Weisenfeld Neil I, Yin Shuangye, Sharpe Ted, Lau Bayo, Hegarty Ryan, Holmes Laurie, Sogoloff Brian, Tabbaa Diana, Williams Louise, Russ Carsten, Nusbaum Chad, Lander Eric S, MacCallum Iain, Jaffe David B
The Broad Institute of MIT and Harvard, Cambridge, Massachusetts, USA.
Nat Genet. 2014 Dec;46(12):1350-5. doi: 10.1038/ng.3121. Epub 2014 Oct 19.

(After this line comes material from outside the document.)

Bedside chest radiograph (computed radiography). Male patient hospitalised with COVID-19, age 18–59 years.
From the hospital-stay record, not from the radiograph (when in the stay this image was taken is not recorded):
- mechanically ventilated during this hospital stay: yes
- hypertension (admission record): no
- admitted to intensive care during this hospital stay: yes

Complete knowledge of the genetic variation in individual human genomes is a crucial foundation for understanding the etiology of disease. Genetic variation is typically characterized by sequencing individual genomes and comparing reads to a reference. Existing methods do an excellent job of detecting variants in approximately 90% of the human genome; however, calling variants in the remaining 10% of the genome (largely low-complexity sequence and segmental duplications) is challenging. To improve variant calling, we developed a new algorithm, DISCOVAR, and examined its performance on improved, low-cost sequence data. Using a newly created reference set of variants from the finished sequence of 103 randomly chosen fosmids, we find that some standard variant call sets miss up to 25% of variants. We show that the combination of new methods and improved data increases sensitivity by several fold, with the greatest impact in challenging regions of the human genome.

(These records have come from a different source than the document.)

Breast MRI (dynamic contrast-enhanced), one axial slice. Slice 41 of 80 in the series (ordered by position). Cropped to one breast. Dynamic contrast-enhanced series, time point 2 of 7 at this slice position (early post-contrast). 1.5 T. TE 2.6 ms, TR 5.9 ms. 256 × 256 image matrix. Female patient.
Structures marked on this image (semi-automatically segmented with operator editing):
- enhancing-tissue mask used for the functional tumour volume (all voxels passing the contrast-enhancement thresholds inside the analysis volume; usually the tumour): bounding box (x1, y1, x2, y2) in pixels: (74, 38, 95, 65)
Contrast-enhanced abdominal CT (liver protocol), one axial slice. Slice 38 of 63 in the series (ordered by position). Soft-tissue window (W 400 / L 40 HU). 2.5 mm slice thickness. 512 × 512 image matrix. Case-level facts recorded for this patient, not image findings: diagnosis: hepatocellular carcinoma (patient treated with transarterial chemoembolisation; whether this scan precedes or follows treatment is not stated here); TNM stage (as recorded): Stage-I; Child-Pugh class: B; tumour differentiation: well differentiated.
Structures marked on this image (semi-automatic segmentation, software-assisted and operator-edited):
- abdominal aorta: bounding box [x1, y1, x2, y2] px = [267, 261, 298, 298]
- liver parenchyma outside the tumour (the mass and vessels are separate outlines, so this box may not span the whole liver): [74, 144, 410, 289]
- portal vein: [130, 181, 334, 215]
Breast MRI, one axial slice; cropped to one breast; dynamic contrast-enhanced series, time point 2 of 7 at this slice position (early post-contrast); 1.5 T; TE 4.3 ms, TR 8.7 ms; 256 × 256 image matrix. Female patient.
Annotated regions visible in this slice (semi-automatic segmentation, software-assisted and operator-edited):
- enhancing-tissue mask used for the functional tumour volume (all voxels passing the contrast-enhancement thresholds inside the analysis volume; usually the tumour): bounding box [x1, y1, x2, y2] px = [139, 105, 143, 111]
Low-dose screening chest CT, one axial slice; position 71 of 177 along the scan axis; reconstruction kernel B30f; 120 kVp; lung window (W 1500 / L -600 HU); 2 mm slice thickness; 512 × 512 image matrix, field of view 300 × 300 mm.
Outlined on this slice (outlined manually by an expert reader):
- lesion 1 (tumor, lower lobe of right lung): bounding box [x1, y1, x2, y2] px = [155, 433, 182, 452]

全面了解个体人类基因组中的遗传变异是理解疾病病因的关键基础。遗传变异通常通过对个体基因组进行测序并将读取结果与参考序列进行比较来表征。现有方法在检测人类基因组约90%的变异方面表现出色;然而,在基因组其余10%(主要是低复杂性序列和片段重复)中识别变异具有挑战性。为了改进变异识别,我们开发了一种新算法DISCOVAR,并在改进的低成本序列数据上检验了其性能。使用从103个随机选择的fosmid的完整序列中新建的变异参考集,我们发现一些标准变异识别集遗漏了高达25%的变异。我们表明,新方法与改进数据的结合将灵敏度提高了几倍,对人类基因组中具有挑战性的区域影响最大。